Clinical trials can study:

• New medications or new mixtures of medications
• New ways of doing surgery
• New medical devices
• New ways to use current treatments
• New ways to change behaviors to improve health
• New ways to improve the lives of people with illnesses
• Studies that compare different methods of clinical treatment prescribed by your doctor

People with and without illnesses can take part in clinical trials. Many healthy volunteers say they take part in a clinical trials to help others and to help move science forward. People with an illness may also take part to help others, and may also benefit by having access to the newest available treatments and extra care and attention from the research study team.

While there may be a lot of similarities between participating in a clinical trial and your medical care, the biggest difference is that medical care is meant to help you by using treatments that have already been tested and shown to work. Clinical trials are meant to help researchers learn more about new conditions and possibly help others in the future.

Participation in a clinical trial is not meant to replace your normal medical care -- it is still important to visit your doctors as normal while taking part in a clinical trial. Depending on the study, participating in a clinical trial may or may not be of direct benefit to you.

If you choose to be involved in a clinical trial, there may be a new group of people working with you as part of your study team. Your study team may include one or more of the following persons:

Principal Investigator (PI): The principal investigator is the person who leads the clinical trial. Their job is to ensure that everyone working or participating in the study knows what the study is about and is responsible of all aspects of the study.

Investigator: An investigator for a clinical trial may have a variety of jobs including seeing patients, working in the laboratory and, if necessary, standing in for the Principal Investigator if not available.  

Study Coordinator: Study coordinators handle the daily tasks of a clinical trial. They work closely with both study participants and investigators, doing things like finding interested participants, explaining the study to interested participants, determining if interested participants are a right fit for the study, collecting and keeping track of data, and more. 

Research Nurse: Research nurses hold an active nursing license and may have some of the same jobs as a study coordinator. In addition to these jobs, they may also perform tasks such as drawing blood, giving medications, or performing medical exams.

Clinical trials follow a plan known as a study protocol. The study protocol is a document that explains how a study will be done, the goals of the study, who can be in the study, more information about tests, procedures, and treatments, and how long the study will last. This document is important to making sure the trial participants are safe and the information collected is correct.

Inclusion and exclusion criteria are rules that tell the study team who can and who cannot join a particular study. These rules are based on things such as age and other characteristics. 

If you would like to take part in a clinical trial, you will meet with somebody from the study team to learn more about the study. This is part of the informed consent process. You will learn details about the study, the reason it is being done and how long it will likely last.  You will also discuss any tests or procedures that will be done as part of the study, possible risks and benefits of taking part in the study, and any other information about the study that will be important for you to know.

To show that you understood what was discussed and that you agree to take part in the study, you will be asked to sign a consent form. If you change your mind about taking part in the study, you can remove your consent at any time throughout the study process even after signing this form. 

In clinical trials that compare a new treatment or therapy with another that is already being used, researchers try to figure out if the new treatment is as good as or better than the existing one. In some studies, you may be picked to get either a placebo, an existing treatment or a study treatment. 

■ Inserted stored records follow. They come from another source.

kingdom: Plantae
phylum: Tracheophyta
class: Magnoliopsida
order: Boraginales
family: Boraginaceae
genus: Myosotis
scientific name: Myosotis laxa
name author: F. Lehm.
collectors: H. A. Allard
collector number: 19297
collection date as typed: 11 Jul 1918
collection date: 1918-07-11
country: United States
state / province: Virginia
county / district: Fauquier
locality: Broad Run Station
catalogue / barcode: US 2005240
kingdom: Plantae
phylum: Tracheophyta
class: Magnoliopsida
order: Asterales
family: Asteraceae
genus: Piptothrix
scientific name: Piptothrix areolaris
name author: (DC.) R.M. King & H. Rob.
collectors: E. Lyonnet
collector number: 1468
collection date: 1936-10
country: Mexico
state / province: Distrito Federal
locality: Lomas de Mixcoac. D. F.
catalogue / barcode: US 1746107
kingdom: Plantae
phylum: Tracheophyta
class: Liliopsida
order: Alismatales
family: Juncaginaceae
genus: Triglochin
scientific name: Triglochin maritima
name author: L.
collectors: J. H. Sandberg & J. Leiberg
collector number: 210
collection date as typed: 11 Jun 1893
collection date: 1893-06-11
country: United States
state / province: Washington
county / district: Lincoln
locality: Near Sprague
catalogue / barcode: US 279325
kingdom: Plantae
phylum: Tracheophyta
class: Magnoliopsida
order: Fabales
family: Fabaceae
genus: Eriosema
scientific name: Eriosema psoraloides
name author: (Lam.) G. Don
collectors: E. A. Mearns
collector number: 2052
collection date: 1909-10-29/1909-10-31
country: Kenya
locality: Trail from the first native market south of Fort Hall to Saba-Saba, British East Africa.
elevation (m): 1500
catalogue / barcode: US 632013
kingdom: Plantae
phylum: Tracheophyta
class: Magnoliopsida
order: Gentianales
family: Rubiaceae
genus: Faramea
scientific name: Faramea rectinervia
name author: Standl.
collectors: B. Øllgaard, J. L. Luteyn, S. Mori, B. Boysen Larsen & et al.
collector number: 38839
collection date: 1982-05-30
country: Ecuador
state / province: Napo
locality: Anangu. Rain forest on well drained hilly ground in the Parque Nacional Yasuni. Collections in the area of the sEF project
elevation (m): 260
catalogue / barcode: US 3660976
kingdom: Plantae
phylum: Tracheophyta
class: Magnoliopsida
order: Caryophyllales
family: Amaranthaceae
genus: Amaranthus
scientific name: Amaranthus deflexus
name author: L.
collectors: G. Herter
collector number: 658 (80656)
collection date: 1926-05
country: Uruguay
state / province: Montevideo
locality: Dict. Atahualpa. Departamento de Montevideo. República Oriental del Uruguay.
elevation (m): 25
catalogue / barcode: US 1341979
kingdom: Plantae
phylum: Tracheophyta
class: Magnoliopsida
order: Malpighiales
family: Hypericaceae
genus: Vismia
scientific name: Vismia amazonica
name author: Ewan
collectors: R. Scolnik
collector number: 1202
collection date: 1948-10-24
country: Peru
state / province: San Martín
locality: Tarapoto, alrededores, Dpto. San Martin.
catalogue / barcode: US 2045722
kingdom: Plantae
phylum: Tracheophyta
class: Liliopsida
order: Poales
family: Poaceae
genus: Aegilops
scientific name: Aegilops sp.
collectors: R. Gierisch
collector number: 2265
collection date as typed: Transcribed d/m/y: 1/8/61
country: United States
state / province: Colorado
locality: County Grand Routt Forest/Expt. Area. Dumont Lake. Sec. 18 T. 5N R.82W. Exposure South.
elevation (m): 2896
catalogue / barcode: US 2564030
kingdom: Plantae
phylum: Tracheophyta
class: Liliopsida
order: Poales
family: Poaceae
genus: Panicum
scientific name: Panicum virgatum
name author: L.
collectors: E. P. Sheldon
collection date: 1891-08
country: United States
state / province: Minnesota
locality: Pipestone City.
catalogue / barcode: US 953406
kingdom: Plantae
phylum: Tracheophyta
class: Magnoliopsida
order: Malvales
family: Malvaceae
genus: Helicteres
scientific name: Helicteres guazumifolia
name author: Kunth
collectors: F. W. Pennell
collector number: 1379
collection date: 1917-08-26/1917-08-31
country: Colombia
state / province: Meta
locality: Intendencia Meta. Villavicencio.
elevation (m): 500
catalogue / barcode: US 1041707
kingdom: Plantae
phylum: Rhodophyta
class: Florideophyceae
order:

A placebo is usually a medication that looks like the study medication, but doesn’t contain any active ingredient.  Comparing a new product with a placebo can be the fastest and safest way to show that the new treatment works. Placebos are not used if it would be unsafe for you to skip the known treatment already approved for your condition. You will be told if placebos are used in the study during the informed consent process.

Randomization is the process of deciding which treatment group you will be in. This choice is done by chance, like the flip of a coin. It is done this way to avoid any bias in deciding which volunteers get one treatment over another. The results of each treatment are compared at timepoints during the trial. If one treatment is found to be better than the other, the trial is stopped so that the volunteers may get the more helpful treatment.

Blinded studies are planned so that the research team and study participants can’t affect the results of the study. This is important so that the information gathered from the study will be correct. In single-blind studies, you are not told what treatment is being given to you, but the research team knows. In a double-blind study, neither you nor the research team are told what treatment you are being given. If it is necessary for your health and safety to know which treatment you are being given, it is always possible to find out.